The microbiota-derived metabolites can activate TLR2 on glial cells, which results in an increased IL-22 secretion by innate lymphoid cells (ILC)-3 to provide protection against inflammation or pathogenic infection [4]. Thus, the significant increase by B-GOS of the intestinal gene expression of TLR2 could be linked to the possible effects of the prebiotic on the microbiota composition, which has not been analyzed in the present study. In line with this, the RV infection can cause dysbiosis and alter the TLR gene expression [35], however these changes were observed only during the peak of the RV-induced diarrhea and without knowing how long this effect lasted. In addition, it would have been interesting to study the changes in the microbiota composition due to each RV infection and the role of B-GOS in each situation. It is plausible to think that some of the beneficial effects ascribed here to the B-GOS on its diarrhea prevention and on its immune system modulation could be microbiota-dependent, and this should be addressed in the future. In fact, microbiota-dependent and -independent mechanisms have been described in animals and in humans after prebiotic interventions to treat intestinal infections [11]. However, further studies should be performed to better stablish the appropriate posology in each case and to obtain more solid evidence of their preventive potential. An existing limitation of this type of research is that a combination of prebiotics and probiotics is often used, which does not allow to elucidate the effect of each compound alone.

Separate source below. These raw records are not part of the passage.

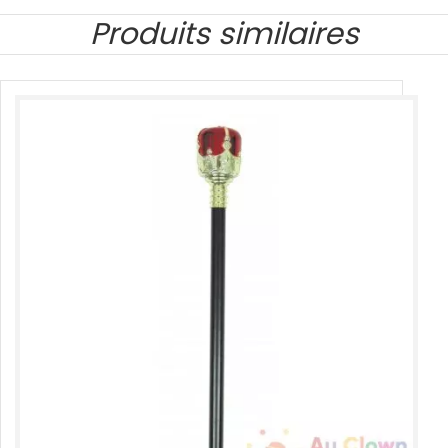
Produits similaires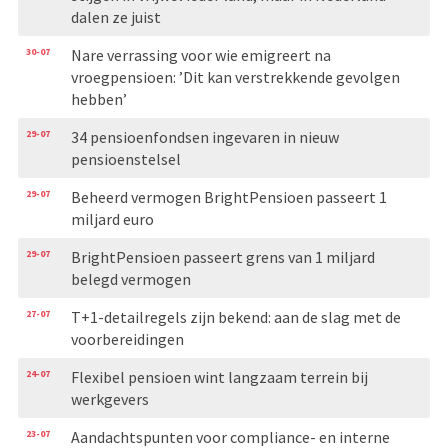
dalen ze juist
30-07
Nare verrassing voor wie emigreert na
vroegpensioen: ’Dit kan verstrekkende gevolgen
hebben’
29-07
34 pensioenfondsen ingevaren in nieuw
pensioenstelsel
29-07
Beheerd vermogen BrightPensioen passeert 1
miljard euro
29-07
BrightPensioen passeert grens van 1 miljard
belegd vermogen
27-07
T+1-detailregels zijn bekend: aan de slag met de
voorbereidingen
24-07
Flexibel pensioen wint langzaam terrein bij
werkgevers
23-07
Aandachtspunten voor compliance- en interne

Finally, it is known that the ENS is activated and plays a key role in the RV pathogenesis, with serotonin and its receptors being one of the main involved signals [36]. In this regard, the activation of the ENS by the RV stimulates the enterochromaffin cells to release serotonin (5-HT) and, therefore, it activates the secretomotor pathway, leading to propulsive intestinal motility [4]. Moreover, it is known that some microbiota members can produce diverse microbial metabolites that can influence host serotonergic systems in a variety of ways [37], thus it can be plausible to think that this mechanism could also be involved in the positive effects of the nutritional intervention performed, and this should be approached in detail in future experimental designs.

5. Conclusions

Overall, B-GOS supplementation for just some days in early life was enough to reduce the incidence and severity of the RV-associated diarrhea. This effect does not seem to affect the development of the appropriate immune response against the virus later in life, however, it showed some beneficial immunomodulatory activity. As only a few mediators were evaluated, more studies are required to prove the effect on the immune system and the mechanisms involved. Thus, this prebiotic seems to be an attractive component to be added to infant formulas and to help non-breastfed babies to counteract this prevalent infection.